CHP’liler de Melih Gökçek’in durumunu merak ediyor. Partisinde bile artık “istenmeyen adam” haline gelen Gökçek’in istifa ettirilmesi çabalarına, hiç sevmemelerine karşın CHP’liler karşı çıkıyor. Bunu CHP Genel Başkan Yardımcısı Seyit Torun şöyle açıklıyor: “Gökçek şöyledir, böyledir, sevilir, sevilmez ama seçilmiş birinin istifaya zorlanmasını doğru bulmuyoruz. Başkanın istifaya zorlanması demokrasi, milli irade adına utanç verici bir durum. Cumhurbaşkanı ‘partinin onuru, kişinin onurundan daha önemlidir’ diyor. Peki milletin onuru ne olacak? O tercihi yaparken gösterilen irade ne olacak? Gökçek’in varsa suçu onu yargıya teslim etmeniz gerekir. Gökçek de çıkıp ‘sağlık nedenleriyle istifa ediyorum’ derse, bu da halka, milli iradeye saygısızlık.
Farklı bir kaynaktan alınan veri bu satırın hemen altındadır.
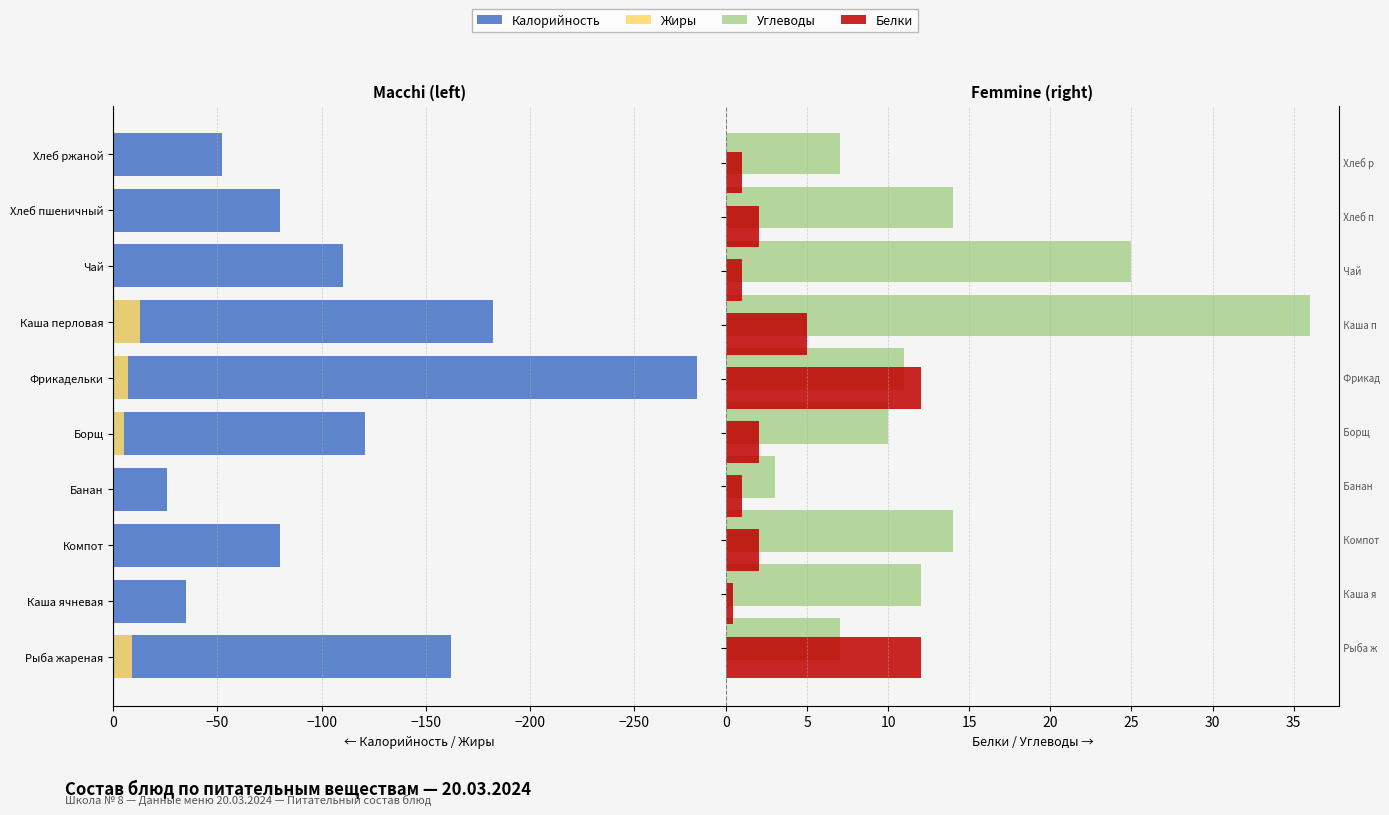

How many negative values does the Жиры series have?

6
Tek adamın isteğiyle bunların yerine getirildiğini herkes biliyor.” Gökçek’in ağzı iyi laf yapar. Haksız durumdayken bile kendini haklı çıkartabilir. Eğer kendine güveniyor, açığı olmadığına inanıyorsa baskılara karşı direnir, baskıcılarla vuruşur. Yakışanı budur. Ama Gökçek’te bunu yapacak cesaret var mı? Ya da bunca konuşulanlardan sonra Gökçek istifa etmiyorsa bu durumun da sorgulanmaya ihtiyacı vardır.